Lo peor de los 90
Sin duda, los años 90 fueron una época nefasta para el cómic norteamericano. Tras la renovación y la apertura de nuevos caminos en los 80, los 90 fueron una época mayoritariamente dominada por las cifras de ventas. No nos engañemos. Marvel y DC son empresas y como tales se mueven por dinero, pero con la llegada de los 90 pasó a ser más importarte cómo se vendía un producto que el producto en sí.
Una nueva hornada de artistas jóvenes dotados de un estilo impactante y atractivo –aunque un tanto verdes en lo referente a narrativa- comenzó a despuntar y a atraer a los lectores por encima de guionistas y personajes. Dibujantes como Todd McFarlane, Jim Lee, Rob Liefeld o Marc Silvestri, cuya incursión en una colección hacia que las ventas se tornasen en cifras millonarias. Buena parte de dicho fenómeno era alimentado por el creciente mercado de la especulación, apoyado por las propias editoriales con maniobras como la venta de ediciones múltiples de un mismo tebeo (portadas alternativas, imágenes cromadas y otros trucos) y unido a la explotación masiva de series y personajes clonados realizadas por flojos imitadores de los autores estrella.
Tras convertirse en la voz cantante de Marvel (el dinero manda), adaptando series de toda la vida a sus caprichos (“X-Force” de Liefeld o “Spiderman” de McFarlane), los chicos de oro dieron un paso más allá y fundaron su propia editorial: Image. Nacida con la intención de rivalizar con Marvel y DC, los comics de Image seguían apostando por la fórmula de dibujo impactante narrativamente deficiente y argumentos sobados y huecos, inicialmente con los autores originales sustituidos poco después por jóvenes imitadores que parecían salir de una cadena de montaje. Dispuestas a no bajarse del carro, Marvel y DC contraatacaron aumentando su catálogo con series a cargo de cualquiera que pasase (en un determinado momento, si estabas en la nómina de Marvel, aunque fuese para llevar los cafés, fácilmente podías acabar de guionista y/o dibujante) y encadenando grandes eventos sin importar la calidad de éstos: “La Muerte de Superman”, “La Saga del Clon”, “Vengadores: la Encrucijada” u “Hora Zero” son algunos ejemplos.

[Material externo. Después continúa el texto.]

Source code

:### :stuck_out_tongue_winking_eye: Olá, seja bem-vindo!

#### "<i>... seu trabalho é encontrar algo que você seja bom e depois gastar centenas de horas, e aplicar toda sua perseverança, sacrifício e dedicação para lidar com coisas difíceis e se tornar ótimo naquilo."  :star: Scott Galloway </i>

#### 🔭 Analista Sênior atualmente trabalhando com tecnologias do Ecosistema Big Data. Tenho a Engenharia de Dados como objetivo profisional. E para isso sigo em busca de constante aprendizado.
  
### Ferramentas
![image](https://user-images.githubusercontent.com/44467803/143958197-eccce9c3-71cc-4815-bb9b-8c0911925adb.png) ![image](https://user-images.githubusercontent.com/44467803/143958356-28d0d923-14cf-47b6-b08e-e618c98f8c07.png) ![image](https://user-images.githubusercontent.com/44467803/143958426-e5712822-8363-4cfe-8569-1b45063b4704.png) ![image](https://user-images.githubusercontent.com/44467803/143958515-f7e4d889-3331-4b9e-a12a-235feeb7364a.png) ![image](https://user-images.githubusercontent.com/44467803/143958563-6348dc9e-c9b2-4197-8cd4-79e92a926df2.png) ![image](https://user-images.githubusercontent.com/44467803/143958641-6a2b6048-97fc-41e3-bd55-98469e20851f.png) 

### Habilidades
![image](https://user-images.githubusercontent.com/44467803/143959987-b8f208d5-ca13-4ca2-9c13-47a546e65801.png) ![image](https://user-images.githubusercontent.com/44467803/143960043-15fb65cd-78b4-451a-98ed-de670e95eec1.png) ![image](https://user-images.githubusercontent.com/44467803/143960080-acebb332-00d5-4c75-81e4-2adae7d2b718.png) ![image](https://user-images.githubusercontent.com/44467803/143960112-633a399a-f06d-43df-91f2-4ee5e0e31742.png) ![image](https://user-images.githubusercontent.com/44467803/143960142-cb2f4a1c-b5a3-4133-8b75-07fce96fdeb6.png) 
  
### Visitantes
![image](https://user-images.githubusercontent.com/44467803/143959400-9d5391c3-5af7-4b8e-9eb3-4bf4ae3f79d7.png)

Para entonces, el cómic de superhéroes era un campo abonado para la mediocridad en el que sólo tras excavar bien hondo podías encontrar alguna joya ocasional (“Starman” de James Robinson, “Hulk” de Peter David). Y el resto de géneros le iba a la zaga. Si el lector quería material yanqui decente que echarse a la boca, sólo le quedaba la línea Vertigo de DC o dar el salto al comic independiente de pequeñas editoriales como Fantagraphics. El punto más bajo llegó cuando Marvel contrató a Jim Lee y Rob Liefeld para reinventar sus títulos clásicos en aquel fallido intento de línea Ultimate llamado “Heroes Reborn”.
¿Y después? El apocalipsis, o casi. El globo se deshincho -o explotó- y las cifras cayeron en picado. Varias nuevas editoriales se fueron al garete, Marvel cancelaba de golpe casi 60 colecciones (sic), líneas editoriales completas incluidas, y quedaba al borde de la bancarrota; y DC, aunque segura como parte del emporio AOL/Warner, tomaba nota y empezaba a cambiar sus enfoques. ¿E Image? Salvo por Erik Larsen, los socios fundadores han pasado a dedicarse a las finanzas (McFarlane), vender su editorial (Lee) o pelearse con sus compañeros y crear nuevas compañías (Liefeld y Silvestri). Sin embargo, fue esta mirada al abismo lo que insufló nuevos aires a la industria y la plantación de nuevas semillas cuyos frutos recogemos actualmente.